# Songkran



## Felixtoo2 (Jan 16, 2009)

We`ll be back in Thailand in a couple of weeks but still haven`t made up our minds if we should do Songkran in Phuket, Koh Samui, Bangkok or Pattaya. What are the rest of you guys up to this year?


----------



## Bobr (Aug 11, 2009)

I don't know what your tastes are, but Pattaya is a zoo at Songkran. Most of the people I know there want to get out, not get in.

The Thai tradition is nice, but Pattaya is infested with lowlife farangs with large water tubes made of pvc pipes, they often spray motorcycle riders in the face deliberately trying to cause an accident or deliberately target people with cell phones. The water is often dirty having been drawn from the street gutter and people have even been blinded after being hit in the eye with a hard spray of water. 

Suggest anywhere else in Thailand but not Pattaya for Songkran.


----------



## Felixtoo2 (Jan 16, 2009)

I`ve been to Pattaya for Songkran before so this year might split it between BKK and Pats then off down to Samui and Koh Tao for a week to chill out after the party.
Just wondered if anyone knew of any planned shows or perfomances in BKK on the 13th?


----------



## Bobr (Aug 11, 2009)

I actually like Bangkok at Songkran, and most any other time. The city empties out at Songkran and some of the nice hotels run some good deals. Last year I stayed in the Baiyoke Sky for about 1600 Baht a night and really enjoyed it.


----------

────────────────────────────────────────

WRITTEN INSTRUCTION
From the Songkran thread, pull out the passage running from "The Thai tradition" up to and including "spray of water.", copying it word for word.

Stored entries
────────────────────────────────────────

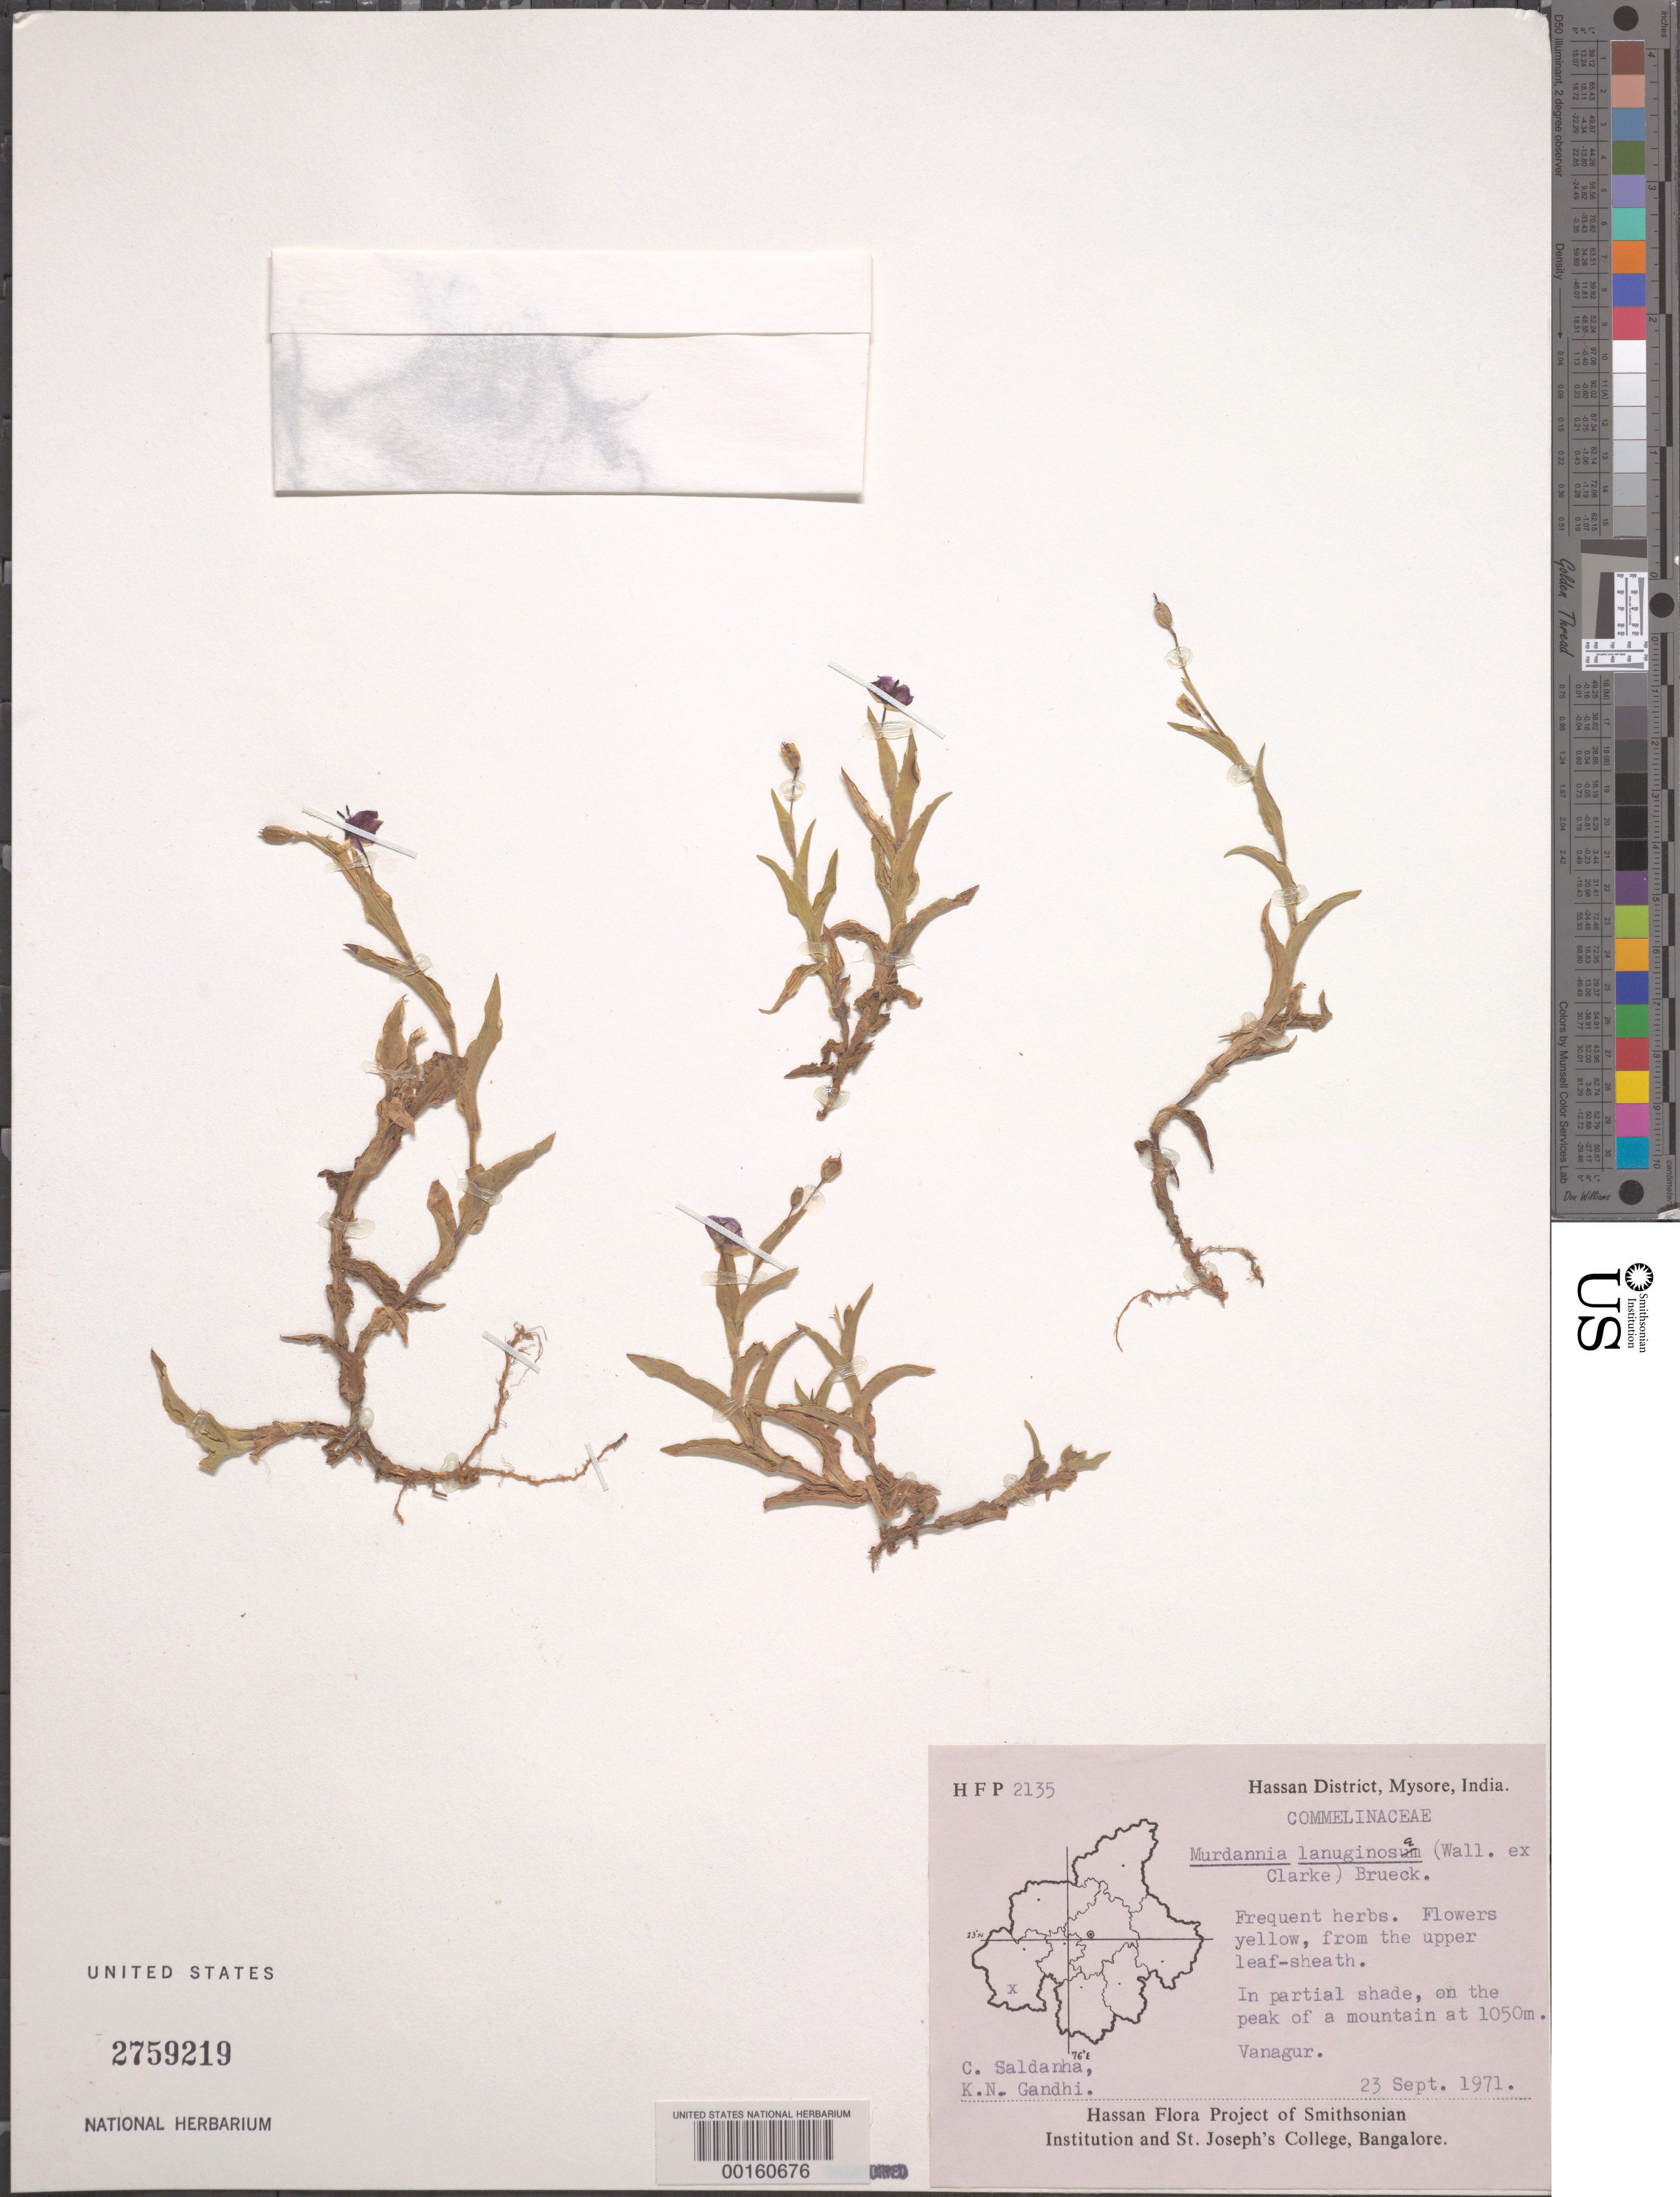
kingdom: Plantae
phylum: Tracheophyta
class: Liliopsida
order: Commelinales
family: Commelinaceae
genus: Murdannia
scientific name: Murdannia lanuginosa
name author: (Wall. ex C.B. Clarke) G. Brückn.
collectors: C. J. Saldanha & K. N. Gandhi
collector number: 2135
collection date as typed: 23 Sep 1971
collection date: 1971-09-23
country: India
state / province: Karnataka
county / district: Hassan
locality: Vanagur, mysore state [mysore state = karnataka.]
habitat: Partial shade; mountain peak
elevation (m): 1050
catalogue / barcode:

────────────────────────────────────────

EXERCISE RESPONSE
The Thai tradition is nice, but Pattaya is infested with lowlife farangs with large water tubes made of pvc pipes, they often spray motorcycle riders in the face deliberately trying to cause an accident or deliberately target people with cell phones. The water is often dirty having been drawn from the street gutter and people have even been blinded after being hit in the eye with a hard spray of water.